I blinked, my eyes trying to adjust to the bright sunlight streaming down onto the courtyard. A plump woman was pacing in front of me, the glint of her spectacles blinding me for a split of a moment, but her heavy voice rang clear.

Sit up straight, she said, sit like a lady.

I never realized that ladies had to sit a certain way. Was putting thier rear-end on a chair not enough? Did ladies have to sit on thier heads instead? Wear polka dot socks if they did? Fend off a twenty-foot tall wombat while they sat?

My point is, I hate society, and I hate this Finishing School For Fine Ladies my mother sent me to.

"[y/n], are you paying attention?" The woman snapped.

I just realized she had somehow ended up right in front of me. Her, and her big, green eyes, large mole, and breath that smelled like bitter tea and the loss of human emotion.

Great.

"No," I said bluntly, adjusting the hem of my blue skirt, "what were you saying?"

She pursed her thin (and almost non-existent) lips, "we are in the middle of a lesson about poise and posture."

"Oh, well, carry on then."

"I take it you'll stop daydreaming and pay attention like your peers?"

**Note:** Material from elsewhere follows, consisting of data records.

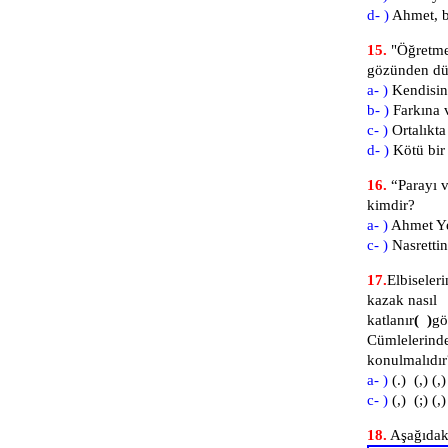
d- )
Ahmet, b
15.
"Öğretme
gözünden dü
a- )
Kendisin
b- )
Farkına
c- )
Ortalıkt
d- )
Kötü bir 
16.
“Parayı 
kimdir?
a- )
Ahmet
c- )
Nasret
17.
Elbiseler
kazak nasıl
katlanır
( )
gö
Cümlelerin
konulmalıdır
a- )
(.) (
c- )
(,) (
18.
Aşağıdaki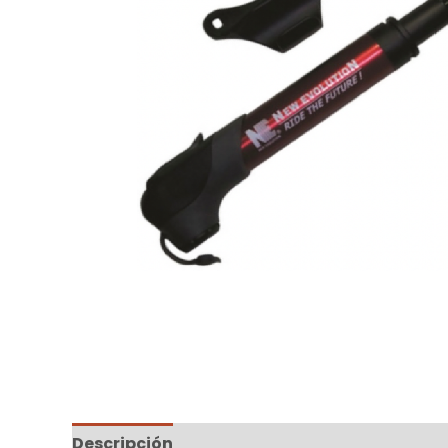
Descripción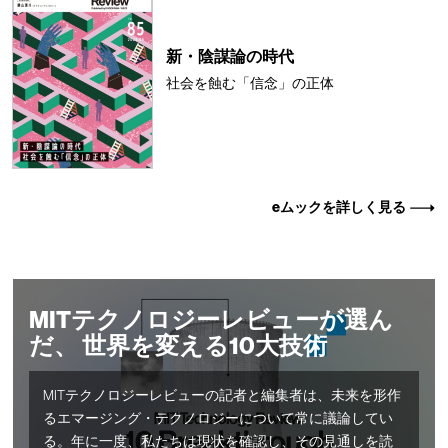
新・陰謀論の時代
社会を蝕む「信念」の正体
eムックを詳しく見る
MITテクノロジーレビューが選ん
だ、 世界を変える10大技術
MITテクノロジーレビューの記者と編集者は、未来を形作
るエマージング・テクノロジーについて常に議論してい
る。年に一度、私たちは現状を確認し、その見通しを読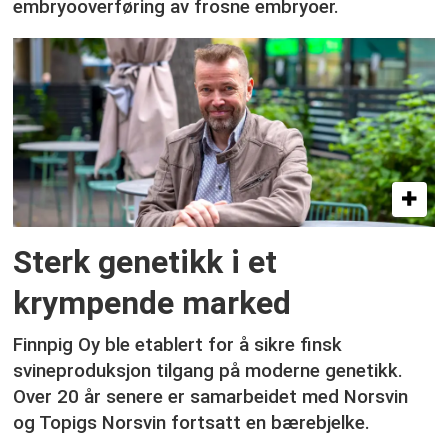
embryooverføring av frosne embryoer.
Sterk genetikk i et
krympende marked
Finnpig Oy ble etablert for å sikre finsk
svineproduksjon tilgang på moderne genetikk.
Over 20 år senere er samarbeidet med Norsvin
og Topigs Norsvin fortsatt en bærebjelke.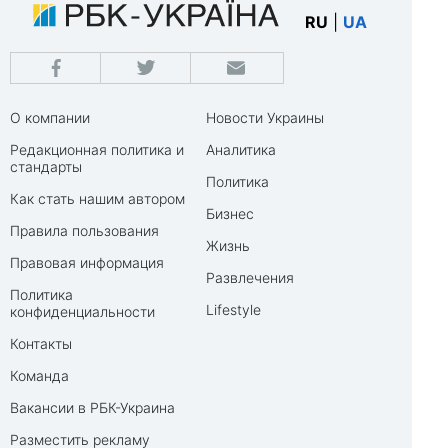
RU
|
UA
О компании
Новости Украины
Редакционная политика и
Аналитика
стандарты
Политика
Как стать нашим автором
Бизнес
Правила пользования
Жизнь
Правовая информация
Развлечения
Политика
Lifestyle
конфиденциальности
Контакты
Команда
Вакансии в РБК-Украина
Разместить рекламу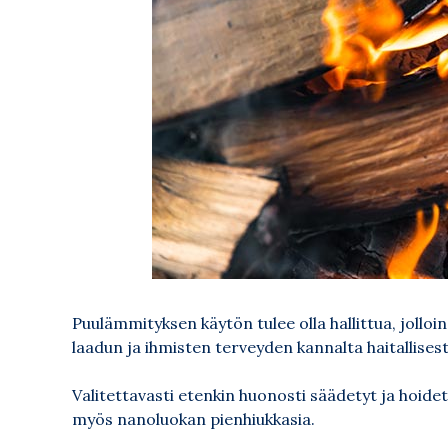
Puulämmityksen käytön tulee olla hallittua, jollo
laadun ja ihmisten terveyden kannalta haitallisest
Valitettavasti etenkin huonosti säädetyt ja hoide
myös nanoluokan pienhiukkasia.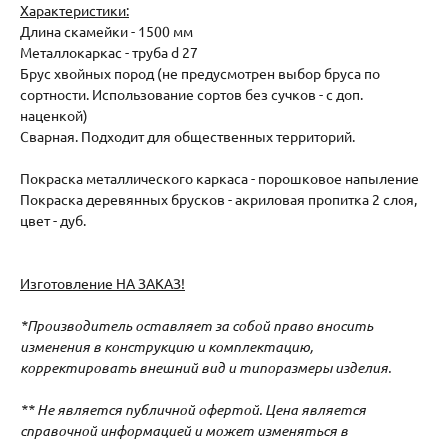
Характеристики:
Длина скамейки - 1500 мм
Металлокаркас - труба d 27
Брус хвойных пород (не предусмотрен выбор бруса по
сортности. Использование сортов без сучков - с доп.
наценкой)
Сварная. Подходит для общественных территорий.
Покраска металлического каркаса - порошковое напыление
Покраска деревянных брусков - акриловая пропитка 2 слоя,
цвет - дуб.
Изготовление НА ЗАКАЗ!
*Производитель оставляет за собой право вносить
изменения в конструкцию и комплектацию,
корректировать внешний вид и типоразмеры изделия.
** Не является публичной офертой. Цена является
справочной информацией и может изменяться в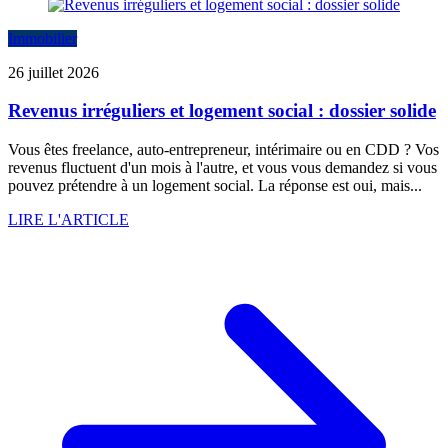
Immobilier
26 juillet 2026
Revenus irréguliers et logement social : dossier solide
Vous êtes freelance, auto-entrepreneur, intérimaire ou en CDD ? Vos
revenus fluctuent d'un mois à l'autre, et vous vous demandez si vous
pouvez prétendre à un logement social. La réponse est oui, mais...
LIRE L'ARTICLE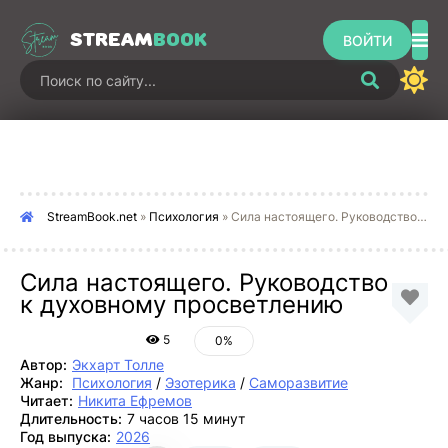
STREAM
BOOK
ВОЙТИ
StreamBook.net
»
Психология
» Сила настоящего. Руководство к духовному просветлению
Сила настоящего. Руководство
к духовному просветлению
5
0%
Автор:
Экхарт Толле
Жанр:
Психология
/
Эзотерика
/
Саморазвитие
Читает:
Никита Ефремов
Длительность:
7 часов 15 минут
Год выпуска:
2026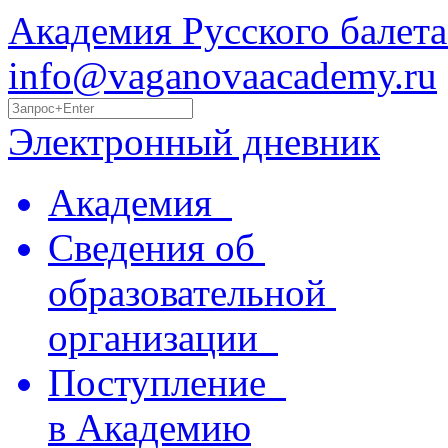
Академия Русского балета
info@vaganovaacademy.ru
Электронный дневник
Академия
Сведения об
образовательной
организации
Поступление
в Академию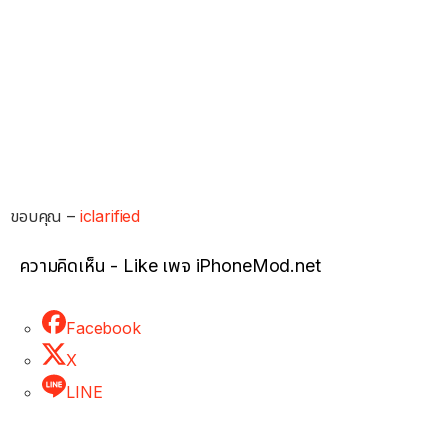
ขอบคุณ –
iclarified
ความคิดเห็น - Like เพจ iPhoneMod.net
Facebook
X
LINE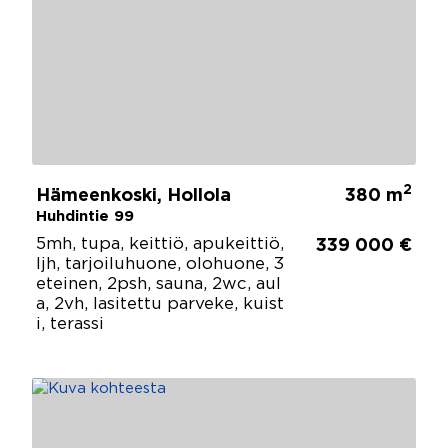
2
Hämeenkoski, Hollola
380 m
Huhdintie 99
5mh, tupa, keittiö, apukeittiö,
339 000 €
ljh, tarjoiluhuone, olohuone, 3
eteinen, 2psh, sauna, 2wc, aul
a, 2vh, lasitettu parveke, kuist
i, terassi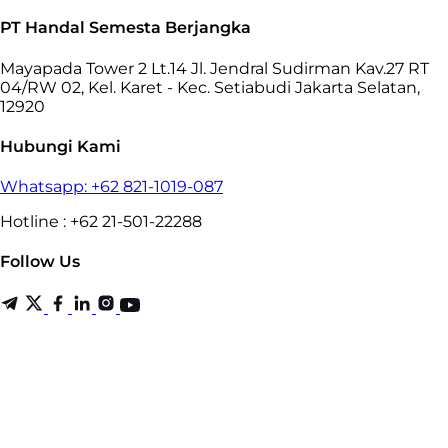
PT Handal Semesta Berjangka
Mayapada Tower 2 Lt.14 Jl. Jendral Sudirman Kav.27 RT
04/RW 02, Kel. Karet - Kec. Setiabudi Jakarta Selatan,
12920
Hubungi Kami
Whatsapp: +62 821-1019-087
Hotline : +62 21-501-22288
Follow Us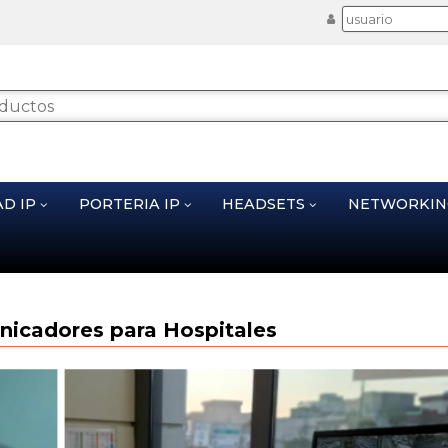
AD IP
PORTERIA IP
HEADSETS
NETWORKI
nicadores para Hospitales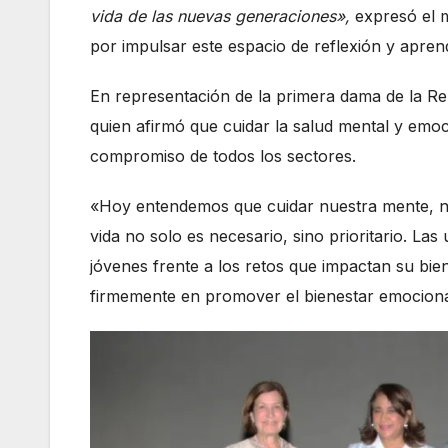
vida de las nuevas generaciones»,
expresó el m
por impulsar este espacio de reflexión y aprend
En representación de la primera dama de la Re
quien afirmó que cuidar la salud mental y emoc
compromiso de todos los sectores.
«Hoy entendemos que cuidar nuestra mente, nu
vida no solo es necesario, sino prioritario. L
jóvenes frente a los retos que impactan su b
firmemente en promover el bienestar emocional 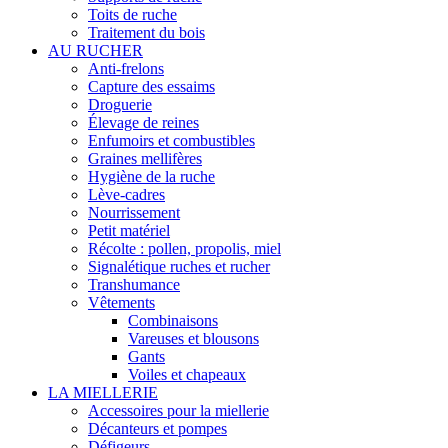
Toits de ruche
Traitement du bois
AU RUCHER
Anti-frelons
Capture des essaims
Droguerie
Élevage de reines
Enfumoirs et combustibles
Graines mellifères
Hygiène de la ruche
Lève-cadres
Nourrissement
Petit matériel
Récolte : pollen, propolis, miel
Signalétique ruches et rucher
Transhumance
Vêtements
Combinaisons
Vareuses et blousons
Gants
Voiles et chapeaux
LA MIELLERIE
Accessoires pour la miellerie
Décanteurs et pompes
Défigeurs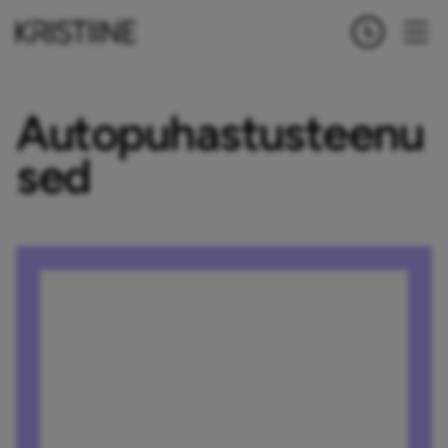
Autopuhastusteenu
sed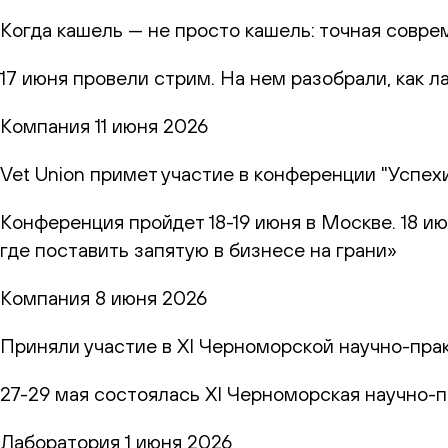
Когда кашель — не просто кашель: точная совр
17 июня провели стрим. На нем разобрали, как 
Компания
11 июня 2026
Vet Union примет участие в конференции "Успех
Конференция пройдет 18-19 июня в Москве. 18 и
где поставить запятую в бизнесе на грани»
Компания
8 июня 2026
Приняли участие в XI Черноморской научно-пр
27-29 мая состоялась XI Черноморская научно-
Лаборатория
1 июня 2026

"No," I shrugged, "but don't let that stop you from teaching."

You might have guessed it by now—I tend to run my mouth off at the worst of moments. I could pin it to my hatred of socialized femininity, but I also have an attitude problem that sent me to this school in the first place.

As soon as my response left my lips, I heard gasps come from the table of girls around me. Most of them were snobs, with their lengthy hair pinned tightly into buns, and their dresses imported from the southern regions of France, so I paid them no mind.

My blue-polyester dress and white apron could one-up them any day.

"I've had enough of your brazen behavior, [y/n]," the woman hissed, clicking her tongue in disappointment, "if you will not pay attention in your studies, you'd better finish your chores until I have time to figure out reasonable consequences."

I nodded my head, springing out of my chair, "I'll be in the garden, then."

"And see to-it that you hold your tongue from now on."

I ignored the rest of the girls, skipping out of the courtyard and towards the pillering maze of bushes a few yards away.

From the limited time I'd spent in the finishing school, I realized the only consolation was the garden. It was peaceful here, with its towering, bright green hedges, roses that poked out in the most unseemly of places, and the smell of lavender always in the air, which made it my comfort place. I could rarely get any quiet in the boarding house; I was always being chased after and punished for my resistance to ladyhood.

My given chore was to trim the flower beds. Make sure the daisies weren't taller than the sunflowers and what-not.

It was the one thing I didn't complain about.

"Sit like a lady," I mocked under my breath, stomping through the maze, "hold your tongue!"

Damn rules, I hated them all.

It wasn't long before I reached my usual spot, an empty clearing with a small metal bench in the center, and I plopped down in haste. I made a point of sitting as sloppily as one could out of spite.